*** Begin section ***

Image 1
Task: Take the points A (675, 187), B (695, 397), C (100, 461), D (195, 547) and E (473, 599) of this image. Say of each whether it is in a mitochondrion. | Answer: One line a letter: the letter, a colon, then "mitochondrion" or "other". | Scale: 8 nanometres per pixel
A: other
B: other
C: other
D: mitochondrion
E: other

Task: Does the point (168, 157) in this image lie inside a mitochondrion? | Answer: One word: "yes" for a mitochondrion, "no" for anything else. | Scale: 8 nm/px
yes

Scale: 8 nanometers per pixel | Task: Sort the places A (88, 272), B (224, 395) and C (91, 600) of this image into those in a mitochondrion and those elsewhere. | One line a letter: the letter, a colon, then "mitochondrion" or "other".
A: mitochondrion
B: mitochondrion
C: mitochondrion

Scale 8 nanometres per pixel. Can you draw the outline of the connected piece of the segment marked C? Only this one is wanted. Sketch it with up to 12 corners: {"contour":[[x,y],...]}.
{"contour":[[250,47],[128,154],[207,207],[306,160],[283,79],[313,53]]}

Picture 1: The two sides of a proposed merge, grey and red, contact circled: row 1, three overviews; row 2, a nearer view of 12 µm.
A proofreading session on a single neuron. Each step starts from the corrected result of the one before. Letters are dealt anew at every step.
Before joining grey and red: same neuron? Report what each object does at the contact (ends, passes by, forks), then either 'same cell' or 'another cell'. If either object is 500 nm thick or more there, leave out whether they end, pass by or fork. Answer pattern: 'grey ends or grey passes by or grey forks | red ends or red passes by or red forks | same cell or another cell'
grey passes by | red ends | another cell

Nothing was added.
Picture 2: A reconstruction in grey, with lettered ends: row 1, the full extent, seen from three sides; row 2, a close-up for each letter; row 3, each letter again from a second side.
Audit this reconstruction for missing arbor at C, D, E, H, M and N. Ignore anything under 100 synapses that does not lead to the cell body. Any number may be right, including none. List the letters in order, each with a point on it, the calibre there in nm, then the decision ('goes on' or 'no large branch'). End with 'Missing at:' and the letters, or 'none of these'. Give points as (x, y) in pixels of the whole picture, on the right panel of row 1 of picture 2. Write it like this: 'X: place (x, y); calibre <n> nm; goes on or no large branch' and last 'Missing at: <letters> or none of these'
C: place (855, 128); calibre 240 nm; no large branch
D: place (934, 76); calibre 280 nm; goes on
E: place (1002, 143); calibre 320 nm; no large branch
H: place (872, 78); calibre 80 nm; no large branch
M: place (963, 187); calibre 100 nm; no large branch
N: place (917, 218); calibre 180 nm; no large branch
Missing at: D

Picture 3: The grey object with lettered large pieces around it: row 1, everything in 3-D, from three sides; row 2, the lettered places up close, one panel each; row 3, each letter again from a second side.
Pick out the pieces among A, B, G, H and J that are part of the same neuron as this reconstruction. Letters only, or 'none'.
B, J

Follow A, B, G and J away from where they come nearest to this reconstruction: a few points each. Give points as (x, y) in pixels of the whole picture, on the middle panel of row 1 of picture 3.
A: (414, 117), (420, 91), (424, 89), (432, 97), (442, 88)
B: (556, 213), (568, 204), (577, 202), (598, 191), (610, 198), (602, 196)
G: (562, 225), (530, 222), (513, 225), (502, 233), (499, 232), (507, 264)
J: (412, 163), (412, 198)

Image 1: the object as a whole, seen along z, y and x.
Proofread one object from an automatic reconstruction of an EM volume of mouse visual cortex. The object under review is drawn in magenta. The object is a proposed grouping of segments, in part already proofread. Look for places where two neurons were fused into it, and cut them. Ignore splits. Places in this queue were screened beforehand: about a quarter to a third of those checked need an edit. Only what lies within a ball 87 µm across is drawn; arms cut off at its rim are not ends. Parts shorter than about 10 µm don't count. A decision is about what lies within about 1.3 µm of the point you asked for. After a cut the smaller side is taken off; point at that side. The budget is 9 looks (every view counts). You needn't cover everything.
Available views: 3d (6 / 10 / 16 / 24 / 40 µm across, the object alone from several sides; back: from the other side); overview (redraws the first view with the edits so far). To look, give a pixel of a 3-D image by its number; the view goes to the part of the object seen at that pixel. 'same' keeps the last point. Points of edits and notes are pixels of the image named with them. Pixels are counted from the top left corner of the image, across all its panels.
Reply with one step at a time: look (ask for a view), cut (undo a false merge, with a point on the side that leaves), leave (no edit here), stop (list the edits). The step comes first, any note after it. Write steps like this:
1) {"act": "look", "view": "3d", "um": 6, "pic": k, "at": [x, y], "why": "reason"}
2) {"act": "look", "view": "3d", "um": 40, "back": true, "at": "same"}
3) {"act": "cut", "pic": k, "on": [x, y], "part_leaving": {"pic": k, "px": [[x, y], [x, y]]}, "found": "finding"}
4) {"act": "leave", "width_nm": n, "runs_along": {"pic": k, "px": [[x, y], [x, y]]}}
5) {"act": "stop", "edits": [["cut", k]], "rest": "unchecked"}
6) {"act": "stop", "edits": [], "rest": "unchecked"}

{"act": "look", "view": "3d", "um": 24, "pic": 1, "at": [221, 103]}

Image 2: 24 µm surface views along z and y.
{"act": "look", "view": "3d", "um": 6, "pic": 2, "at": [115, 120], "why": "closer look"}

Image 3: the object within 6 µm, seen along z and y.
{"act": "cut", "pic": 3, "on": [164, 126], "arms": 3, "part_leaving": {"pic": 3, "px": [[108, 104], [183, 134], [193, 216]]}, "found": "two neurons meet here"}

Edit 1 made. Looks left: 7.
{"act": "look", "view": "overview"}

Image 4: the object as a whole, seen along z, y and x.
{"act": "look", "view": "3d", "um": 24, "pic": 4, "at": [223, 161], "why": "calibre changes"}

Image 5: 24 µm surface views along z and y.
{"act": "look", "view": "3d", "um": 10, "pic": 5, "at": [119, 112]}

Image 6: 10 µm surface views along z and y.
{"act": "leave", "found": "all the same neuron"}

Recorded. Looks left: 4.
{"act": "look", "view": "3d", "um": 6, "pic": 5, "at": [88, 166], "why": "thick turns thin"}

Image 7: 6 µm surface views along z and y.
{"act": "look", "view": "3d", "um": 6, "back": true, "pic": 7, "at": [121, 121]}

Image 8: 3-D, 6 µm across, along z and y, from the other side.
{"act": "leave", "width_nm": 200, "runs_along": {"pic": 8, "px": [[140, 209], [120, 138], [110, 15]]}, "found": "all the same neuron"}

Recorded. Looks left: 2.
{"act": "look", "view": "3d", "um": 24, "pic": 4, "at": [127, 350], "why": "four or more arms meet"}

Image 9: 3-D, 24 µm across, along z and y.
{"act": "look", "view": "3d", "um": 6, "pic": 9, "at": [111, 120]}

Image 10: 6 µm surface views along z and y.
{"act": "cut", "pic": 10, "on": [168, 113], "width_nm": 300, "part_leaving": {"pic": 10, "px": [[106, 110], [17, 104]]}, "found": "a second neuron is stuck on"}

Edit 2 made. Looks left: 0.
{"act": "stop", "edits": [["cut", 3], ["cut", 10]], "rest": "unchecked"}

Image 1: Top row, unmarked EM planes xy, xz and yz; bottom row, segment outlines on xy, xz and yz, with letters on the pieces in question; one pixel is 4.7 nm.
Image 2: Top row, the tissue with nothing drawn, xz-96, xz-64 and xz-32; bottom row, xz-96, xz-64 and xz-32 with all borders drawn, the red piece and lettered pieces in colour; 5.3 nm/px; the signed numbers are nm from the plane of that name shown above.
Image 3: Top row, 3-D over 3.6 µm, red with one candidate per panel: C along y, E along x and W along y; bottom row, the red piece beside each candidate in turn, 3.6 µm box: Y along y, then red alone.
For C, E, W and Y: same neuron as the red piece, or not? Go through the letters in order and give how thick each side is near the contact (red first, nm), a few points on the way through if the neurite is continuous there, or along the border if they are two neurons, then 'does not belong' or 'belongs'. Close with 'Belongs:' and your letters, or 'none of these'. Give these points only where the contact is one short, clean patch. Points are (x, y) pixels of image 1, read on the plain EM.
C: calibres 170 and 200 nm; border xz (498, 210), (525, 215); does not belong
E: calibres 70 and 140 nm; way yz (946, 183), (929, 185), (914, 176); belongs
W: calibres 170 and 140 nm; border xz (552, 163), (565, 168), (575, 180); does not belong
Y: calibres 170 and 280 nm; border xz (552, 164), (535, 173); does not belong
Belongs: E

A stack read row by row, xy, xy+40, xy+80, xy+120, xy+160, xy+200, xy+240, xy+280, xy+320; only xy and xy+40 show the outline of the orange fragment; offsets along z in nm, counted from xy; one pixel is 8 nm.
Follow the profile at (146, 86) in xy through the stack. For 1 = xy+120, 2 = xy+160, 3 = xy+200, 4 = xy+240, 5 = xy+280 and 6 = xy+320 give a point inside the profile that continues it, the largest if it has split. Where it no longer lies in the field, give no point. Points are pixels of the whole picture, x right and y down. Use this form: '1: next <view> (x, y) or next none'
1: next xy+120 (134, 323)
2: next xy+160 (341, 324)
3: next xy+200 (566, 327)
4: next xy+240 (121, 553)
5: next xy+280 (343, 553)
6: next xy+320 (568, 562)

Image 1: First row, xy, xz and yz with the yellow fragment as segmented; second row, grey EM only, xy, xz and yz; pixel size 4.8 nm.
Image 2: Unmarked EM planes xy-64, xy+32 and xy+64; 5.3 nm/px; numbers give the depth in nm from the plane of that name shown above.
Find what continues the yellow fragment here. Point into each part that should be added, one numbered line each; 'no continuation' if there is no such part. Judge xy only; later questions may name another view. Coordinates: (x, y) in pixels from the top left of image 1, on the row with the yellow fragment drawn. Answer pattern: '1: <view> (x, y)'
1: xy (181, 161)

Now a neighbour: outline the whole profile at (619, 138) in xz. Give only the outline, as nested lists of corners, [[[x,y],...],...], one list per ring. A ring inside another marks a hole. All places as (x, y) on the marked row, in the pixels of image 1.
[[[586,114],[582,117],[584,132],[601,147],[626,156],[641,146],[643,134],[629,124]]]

*** End section ***

From the line containing "Image 2: Unmarked" to the last line above, repeat every line exactly and nothing else.

Image 2: Unmarked EM planes xy-64, xy+32 and xy+64; 5.3 nm/px; numbers give the depth in nm from the plane of that name shown above.
Find what continues the yellow fragment here. Point into each part that should be added, one numbered line each; 'no continuation' if there is no such part. Judge xy only; later questions may name another view. Coordinates: (x, y) in pixels from the top left of image 1, on the row with the yellow fragment drawn. Answer pattern: '1: <view> (x, y)'
1: xy (181, 161)

Now a neighbour: outline the whole profile at (619, 138) in xz. Give only the outline, as nested lists of corners, [[[x,y],...],...], one list per ring. A ring inside another marks a hole. All places as (x, y) on the marked row, in the pixels of image 1.
[[[586,114],[582,117],[584,132],[601,147],[626,156],[641,146],[643,134],[629,124]]]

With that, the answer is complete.